Child custody, property division and spousal support are among the major issues that often arise in divorce cases. However, many Texas residents may not be aware of the many smaller details that make up these major divorce issues. These smaller details, while less obvious, can prove to be immensely important when paving the way for a smooth and fair divorce proceeding. Divorce attorneys are available to help clarify these smaller issues.
One smaller issue that many may not consider in divorce is what happens to a person's credit. How credit is affected in divorce can be boiled down to a number of factors. One of these factors is the type of credit account, which can have a big impact. The person who opened an individual account, for instance, will usually be the only one responsible for paying off the debt.
Joint accounts are often handled differently.
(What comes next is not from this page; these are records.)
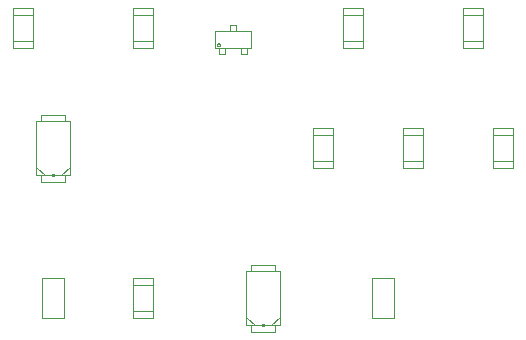
<source format=gbr>
%FSTAX23Y23*%
%MOIN*%
%SFA1B1*%

%IPPOS*%
%ADD21C,0.000000*%
%ADD22C,0.001000*%
%ADD23C,0.003937*%
%LNbattery_3.7_pcb_mechanical_13-1*%
%LPD*%
G54D21*
X05356Y02344D02*
D01*
X05355Y02344*
X05355Y02345*
X05355Y02345*
X05355Y02345*
X05355Y02346*
X05355Y02346*
X05355Y02346*
X05355Y02347*
X05355Y02347*
X05354Y02347*
X05354Y02347*
X05354Y02348*
X05354Y02348*
X05353Y02348*
X05353Y02348*
X05353Y02348*
X05352Y02349*
X05352Y02349*
X05352Y02349*
X05351Y02349*
X05351Y02349*
X05351Y02349*
X0535*
X0535Y02349*
X0535Y02349*
X05349Y02349*
X05349Y02349*
X05349Y02349*
X05348Y02348*
X05348Y02348*
X05348Y02348*
X05347Y02348*
X05347Y02348*
X05347Y02347*
X05347Y02347*
X05346Y02347*
X05346Y02347*
X05346Y02346*
X05346Y02346*
X05346Y02346*
X05346Y02345*
X05346Y02345*
X05346Y02345*
X05346Y02344*
X05346Y02344*
X05346Y02344*
X05346Y02343*
X05346Y02343*
X05346Y02343*
X05346Y02342*
X05346Y02342*
X05346Y02342*
X05346Y02341*
X05346Y02341*
X05347Y02341*
X05347Y02341*
X05347Y0234*
X05347Y0234*
X05348Y0234*
X05348Y0234*
X05348Y0234*
X05349Y02339*
X05349Y02339*
X05349Y02339*
X0535Y02339*
X0535Y02339*
X0535Y02339*
X05351*
X05351Y02339*
X05351Y02339*
X05352Y02339*
X05352Y02339*
X05352Y02339*
X05353Y0234*
X05353Y0234*
X05353Y0234*
X05354Y0234*
X05354Y0234*
X05354Y02341*
X05354Y02341*
X05355Y02341*
X05355Y02341*
X05355Y02342*
X05355Y02342*
X05355Y02342*
X05355Y02343*
X05355Y02343*
X05355Y02343*
X05355Y02344*
X05356Y02344*
X04803Y01911D02*
D01*
X04802Y01911*
X04802Y01911*
X04802Y01911*
X04802Y01911*
X04802Y01912*
X04802Y01912*
X04802Y01912*
X04802Y01912*
X04802Y01912*
X04802Y01912*
X04802Y01913*
X04802Y01913*
X04801Y01913*
X04801Y01913*
X04801Y01913*
X04801Y01913*
X04801Y01913*
X048Y01913*
X048Y01913*
X048Y01913*
X048Y01913*
X048Y01913*
X04799*
X04799Y01913*
X04799Y01913*
X04799Y01913*
X04799Y01913*
X04798Y01913*
X04798Y01913*
X04798Y01913*
X04798Y01913*
X04798Y01913*
X04797Y01913*
X04797Y01913*
X04797Y01912*
X04797Y01912*
X04797Y01912*
X04797Y01912*
X04797Y01912*
X04797Y01912*
X04797Y01911*
X04797Y01911*
X04797Y01911*
X04797Y01911*
X04797Y01911*
X04797Y0191*
X04797Y0191*
X04797Y0191*
X04797Y0191*
X04797Y01909*
X04797Y01909*
X04797Y01909*
X04797Y01909*
X04797Y01909*
X04797Y01909*
X04797Y01908*
X04797Y01908*
X04798Y01908*
X04798Y01908*
X04798Y01908*
X04798Y01908*
X04798Y01908*
X04799Y01908*
X04799Y01908*
X04799Y01908*
X04799Y01908*
X04799Y01908*
X048*
X048Y01908*
X048Y01908*
X048Y01908*
X048Y01908*
X04801Y01908*
X04801Y01908*
X04801Y01908*
X04801Y01908*
X04801Y01908*
X04802Y01908*
X04802Y01908*
X04802Y01909*
X04802Y01909*
X04802Y01909*
X04802Y01909*
X04802Y01909*
X04802Y01909*
X04802Y0191*
X04802Y0191*
X04802Y0191*
X04802Y0191*
X04803Y01911*
X05503Y01411D02*
D01*
X05502Y01411*
X05502Y01411*
X05502Y01411*
X05502Y01411*
X05502Y01412*
X05502Y01412*
X05502Y01412*
X05502Y01412*
X05502Y01412*
X05502Y01412*
X05502Y01413*
X05502Y01413*
X05501Y01413*
X05501Y01413*
X05501Y01413*
X05501Y01413*
X05501Y01413*
X055Y01413*
X055Y01413*
X055Y01413*
X055Y01413*
X055Y01413*
X05499*
X05499Y01413*
X05499Y01413*
X05499Y01413*
X05499Y01413*
X05498Y01413*
X05498Y01413*
X05498Y01413*
X05498Y01413*
X05498Y01413*
X05497Y01413*
X05497Y01413*
X05497Y01412*
X05497Y01412*
X05497Y01412*
X05497Y01412*
X05497Y01412*
X05497Y01412*
X05497Y01411*
X05497Y01411*
X05497Y01411*
X05497Y01411*
X05497Y01411*
X05497Y0141*
X05497Y0141*
X05497Y0141*
X05497Y0141*
X05497Y01409*
X05497Y01409*
X05497Y01409*
X05497Y01409*
X05497Y01409*
X05497Y01409*
X05497Y01408*
X05497Y01408*
X05498Y01408*
X05498Y01408*
X05498Y01408*
X05498Y01408*
X05498Y01408*
X05499Y01408*
X05499Y01408*
X05499Y01408*
X05499Y01408*
X05499Y01408*
X055*
X055Y01408*
X055Y01408*
X055Y01408*
X055Y01408*
X05501Y01408*
X05501Y01408*
X05501Y01408*
X05501Y01408*
X05501Y01408*
X05502Y01408*
X05502Y01408*
X05502Y01409*
X05502Y01409*
X05502Y01409*
X05502Y01409*
X05502Y01409*
X05502Y01409*
X05502Y0141*
X05502Y0141*
X05502Y0141*
X05502Y0141*
X05503Y01411*
G54D22*
X04665Y02334D02*
X04734D01*
X04665D02*
Y02466D01*
X04734*
Y02334D02*
Y02466D01*
X04665Y02444D02*
Y02466D01*
X04734*
Y02444D02*
Y02466D01*
X04665Y02444D02*
X04734D01*
Y02334D02*
Y02356D01*
X04665Y02334D02*
X04734D01*
X04665D02*
Y02356D01*
X04734*
X05341Y02334D02*
Y02389D01*
X05459*
Y02334D02*
Y02389D01*
X05341Y02334D02*
X05459D01*
X0539Y02389D02*
Y02411D01*
X0541*
Y02389D02*
Y02411D01*
X0539Y02389D02*
X0541D01*
X05446Y02313D02*
Y02334D01*
X05426Y02313D02*
X05446D01*
X05426D02*
Y02334D01*
X05446*
X05373Y02313D02*
Y02334D01*
X05353Y02313D02*
X05373D01*
X05353D02*
Y02334D01*
X05373*
X04761Y01911D02*
X04839D01*
X04761Y01888D02*
Y01911D01*
Y01888D02*
X04839D01*
Y01911*
X04761Y02089D02*
X04839D01*
Y02112*
X04761D02*
X04839D01*
X04761Y02089D02*
Y02112D01*
X04744Y01938D02*
X04772Y01911D01*
X04827D02*
X04855Y01938D01*
Y01911D02*
Y02089D01*
X04744D02*
X04855D01*
X04744Y01911D02*
Y02089D01*
Y01911D02*
X04855D01*
X05065Y02334D02*
X05134D01*
X05065D02*
Y02466D01*
X05134*
Y02334D02*
Y02466D01*
X05065Y02444D02*
Y02466D01*
X05134*
Y02444D02*
Y02466D01*
X05065Y02444D02*
X05134D01*
Y02334D02*
Y02356D01*
X05065Y02334D02*
X05134D01*
X05065D02*
Y02356D01*
X05134*
X06165Y02334D02*
X06234D01*
X06165D02*
Y02466D01*
X06234*
Y02334D02*
Y02466D01*
X06165Y02444D02*
Y02466D01*
X06234*
Y02444D02*
Y02466D01*
X06165Y02444D02*
X06234D01*
Y02334D02*
Y02356D01*
X06165Y02334D02*
X06234D01*
X06165D02*
Y02356D01*
X06234*
X05765Y02334D02*
X05834D01*
X05765D02*
Y02466D01*
X05834*
Y02334D02*
Y02466D01*
X05765Y02444D02*
Y02466D01*
X05834*
Y02444D02*
Y02466D01*
X05765Y02444D02*
X05834D01*
Y02334D02*
Y02356D01*
X05765Y02334D02*
X05834D01*
X05765D02*
Y02356D01*
X05834*
X06265Y01934D02*
X06334D01*
X06265D02*
Y02066D01*
X06334*
Y01934D02*
Y02066D01*
X06265Y02044D02*
Y02066D01*
X06334*
Y02044D02*
Y02066D01*
X06265Y02044D02*
X06334D01*
Y01934D02*
Y01956D01*
X06265Y01934D02*
X06334D01*
X06265D02*
Y01956D01*
X06334*
X05965Y01934D02*
X06034D01*
X05965D02*
Y02066D01*
X06034*
Y01934D02*
Y02066D01*
X05965Y02044D02*
Y02066D01*
X06034*
Y02044D02*
Y02066D01*
X05965Y02044D02*
X06034D01*
Y01934D02*
Y01956D01*
X05965Y01934D02*
X06034D01*
X05965D02*
Y01956D01*
X06034*
X05665Y01934D02*
X05734D01*
X05665D02*
Y02066D01*
X05734*
Y01934D02*
Y02066D01*
X05665Y02044D02*
Y02066D01*
X05734*
Y02044D02*
Y02066D01*
X05665Y02044D02*
X05734D01*
Y01934D02*
Y01956D01*
X05665Y01934D02*
X05734D01*
X05665D02*
Y01956D01*
X05734*
X05461Y01411D02*
X05539D01*
X05461Y01388D02*
Y01411D01*
Y01388D02*
X05539D01*
Y01411*
X05461Y01589D02*
X05539D01*
Y01612*
X05461D02*
X05539D01*
X05461Y01589D02*
Y01612D01*
X05444Y01438D02*
X05472Y01411D01*
X05527D02*
X05555Y01438D01*
Y01411D02*
Y01589D01*
X05444D02*
X05555D01*
X05444Y01411D02*
Y01589D01*
Y01411D02*
X05555D01*
X05065Y01434D02*
X05134D01*
X05065D02*
Y01566D01*
X05134*
Y01434D02*
Y01566D01*
X05065Y01544D02*
Y01566D01*
X05134*
Y01544D02*
Y01566D01*
X05065Y01544D02*
X05134D01*
Y01434D02*
Y01456D01*
X05065Y01434D02*
X05134D01*
X05065D02*
Y01456D01*
X05134*
G54D23*
X04835Y01433D02*
Y01566D01*
X04764Y01433D02*
Y01566D01*
X04835*
X04764Y01433D02*
X04835D01*
X05935D02*
Y01566D01*
X05864Y01433D02*
Y01566D01*
X05935*
X05864Y01433D02*
X05935D01*
M02*
</source>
In many cases, both spouses are responsible for making sure the debts are paid. This does not take into consideration who is typically responsible for paying bills in the household. Many complications can arise because of this. Regardless of whether a divorce agreement designates different debt obligations for each spouse, one spouse can run up credit, damaging the other's credit score.
A creditor can close a joint account if requested by one of the spouses. However, legally a creditor is not allowed to close a joint account only because there has been an alteration in marital status.
These smaller issues may seem relatively insignificant in a divorce, but often they are not. By working out these details with a skilled attorney, it may be possible to ensure that every last divorce issue is resolved in a fair and mutually satisfactory manner.